Alain, de l’idée à la pratique républicaine

samedi 22 janvier 2011.
 

Trois textes inédits du grand pédagogue qui forma des générations de philosophes
et savants du XXe siècle. Un éloge de l’éducation, du savoir critique et de la politique. Souvenirs sans égards, suivi de Traité des outils et Dix leçons d’astronomie, d’Alain, présentation Éditions Aubier, 2010, 340 pages, 22euros. d’Emmanuel Blondel.

Un Propos du 15juillet 1906 figure « en guise d’avertissement » au Traité des outils  : on y voit un bachelier qui vient de disserter doctement sur le bonheur, citant les doctrines et les auteurs, mais incapable d’expliquer comment fonctionne un cric.
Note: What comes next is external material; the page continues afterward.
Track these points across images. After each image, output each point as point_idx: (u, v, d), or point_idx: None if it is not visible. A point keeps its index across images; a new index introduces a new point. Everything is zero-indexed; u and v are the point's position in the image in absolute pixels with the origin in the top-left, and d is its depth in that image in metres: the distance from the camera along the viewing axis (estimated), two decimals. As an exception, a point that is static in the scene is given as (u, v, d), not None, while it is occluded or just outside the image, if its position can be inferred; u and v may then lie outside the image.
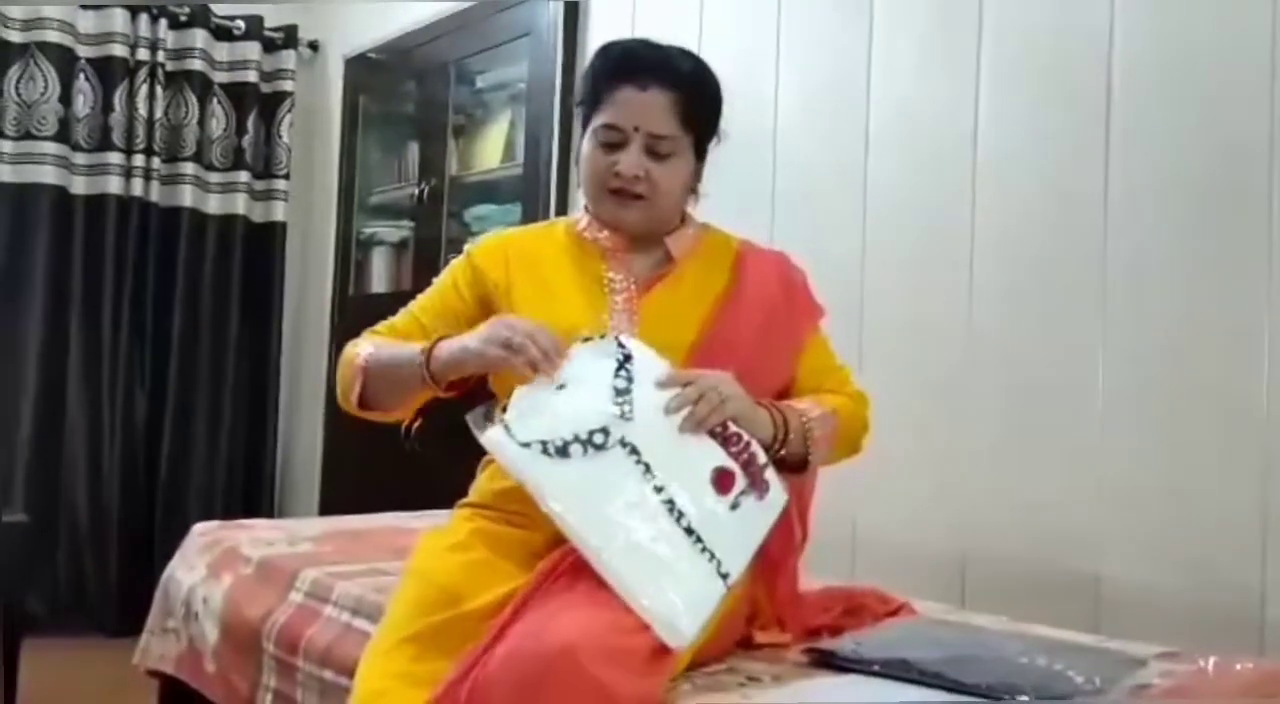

Tout l’esprit de ce livre est là. Il n’y a pas d’instruction républicaine qui vaille, et la démocratie est en péril, si l’école, au lieu de donner une parfaite maîtrise de l’absolument élémentaire, fait des singes savants juste bons à discourir sur ce qu’ils n’ont jamais su.

Comprendre le principe du levier ou de la vis est politiquement vital. Bavarder dans un dîner sur la relativité ou la mécanique quantique est vanité, au sens de vide. D’où ces leçons d’astronomie à destination des instituteurs. Il n’y sera pas question des dernières découvertes de l’astrophysique, mais du ciel qu’on voit avec ses deux yeux. Car il n’est de science digne de ce nom que celle qui fait comprendre la chose même, c’est-à-dire les apparences sensibles. On ne voit jamais que des apparences, et la tâche de la science est de faire comprendre quelle réalité se trouve sous ces apparences, et pourquoi cette réalité ne peut nous apparaître, là où nous sommes, autrement qu’elle ne fait. Comprendre ce qu’on voit dans les astres, c’est comprendre pourquoi voir avec ses yeux, ce n’est encore jamais comprendre. Ici, comme toujours chez Alain, Platon n’est pas loin. Et Rousseau, qui ne voulait pas que le petit Émile apprît l’astronomie dans des livres. Bien regarder le ciel nocturne, c’est sortir de la fameuse caverne de la République, où nous enfoncent trop souvent les émissions télévisées de vulgarisation. « Tout citoyen, dit Alain, a droit à sa part de théorie », qui seule le protège d’adorer les autorités et de céder à l’éloquence.

Cela nous ramène à la première partie, dont le titre, « Souvenirs sans égards », peut tromper. Autobiographie, certes, mais plus encore méditation sur les conditions de possibilité de la libre république qu’Alain soutint de ses combats et dont il vit la défaite, confrontée à ses ennemis éternels, qui sont en chacun de nous  : ignorance, mais surtout paresse de juger, goût de croire et de s’enthousiasmer. Des variations en forme de réflexions sur une multitude de thèmes. Des portraits – de politiques, de philosophes – savoureux, mais pas toujours tendres.

Ce n’est pas le livre prioritaire pour ceux qui ne connaissent pas Alain (qu’ils lisent un recueil des Propos, sur le bonheur, les pouvoirs, la religion ou la nature). Mais les autres y feront des découvertes et y prendront du plaisir.